For Pierite, the Garan Building also represents an opportunity to “take back” a small portion of an industry that has largely been outsourced to other countries, he said.
“We realized around five to six years ago that a lot of these cut-and-sew opportunities, a lot of these manufacturing opportunities have migrated away from the United States,” Pierite said. “We can bring some of those opportunities back to rural America, and we see this as a way to kickstart that across Louisiana.”
Pierite said the Garan Building’s new businesses will allow the tribe to offer pay and benefits packages that would set the pace for the job market in the region, as well. He pointed to a $15 starting wage, as well as financial literacy, credit restoration, and mental health programs.
Pierite called it a “holistic approach” to workforce development that could positively impact the whole surrounding community. From there, he said, the Tunica-Biloxi could take their employment model and share it with other small tribes for similar results elsewhere.

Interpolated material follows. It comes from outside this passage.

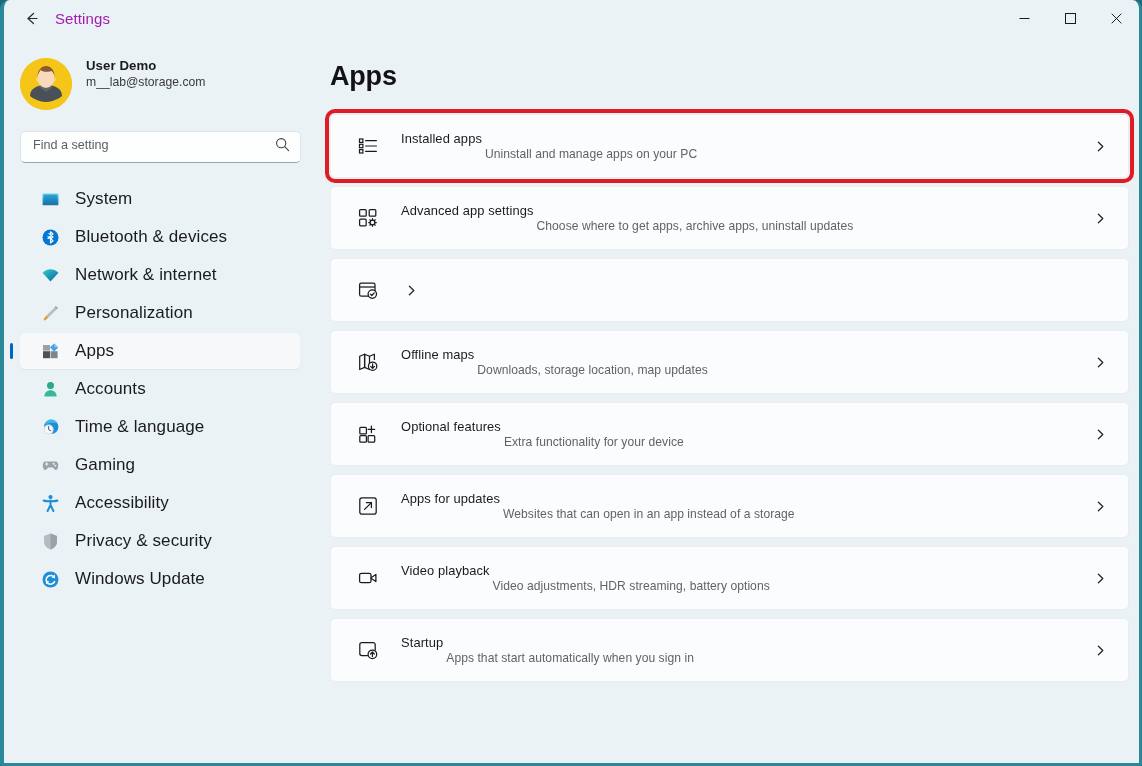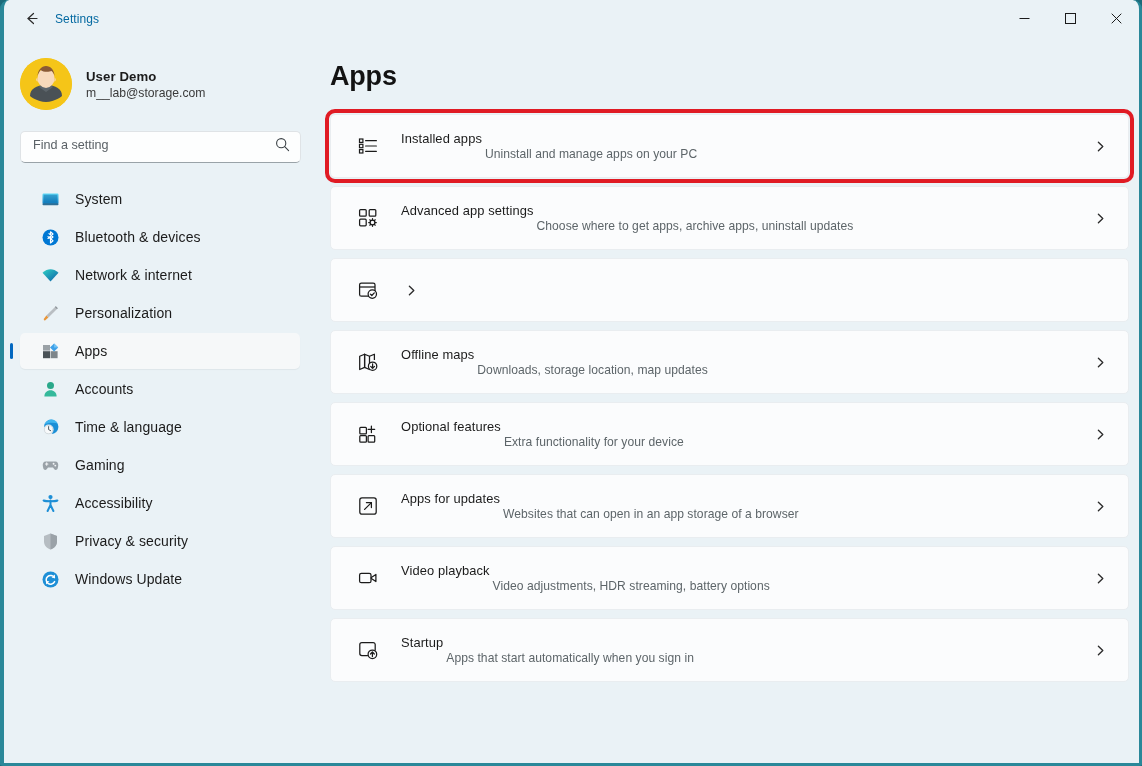"Settings" .app-title { color: #0369a1 -> #a21caf; font-size: 12px -> 15px }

“We’re a very small tribe, but with a very large vision,” Pierite said. “We think by creating this model, we can help other tribes with this same model, and overall get the stakeholders in Indian Country to become the solution to rural America’s problems — bringing back these textile jobs, these manufacturing jobs.”
Louisiana Governor John Bel Edwards called the EDA investment and tribe’s involvement in the project a “critical” infusion for the surrounding region.
“We are excited about working with the Tunica-Biloxi Tribe of Louisiana to ensure this investment results in jobs that will provide living wages and will help create sustainable growth for communities throughout the region,” Edwards said in a statement. “We are grateful to the Biden-Harris Administration, U.S. Commerce Secretary Gina Raimondo and the EDA for this announcement.”
Alongside the Garan Building project, Tunica-Biloxi Industries continues to broaden its revenue base with a variety of non-gaming economic development efforts, Pierite said.
The tribal enterprise is also looking at acquisitions across the country, including a company in Washington, D.C. that could help spur the tribe’s federal contracting business, he added. He refused to name the potential target, but said it could help the tribe offer services to state governments, a strategy that would be “a little bit out of the box.”
It wouldn’t be the first time the tribe has thought outside the box recently. In the last few months, Tunica-Biloxi signed a historic partnership agreement with a local college to advance research and economic development, obtained its 8(a) certification, and cut the ribbon on a TopGolf Swing Suite at its Paragon Casino.
“Taking control of our sovereignty, our economic prosperity and our collective future as a Tribal nation has been a long road for the Tunica-Biloxi Tribe and all native nations,” Pierite said. “We are centrally located in Louisiana, so we think it would be unique for us to create and become that economic hook, to supply staffing as well as these opportunities to all of Louisiana and Indian Country.”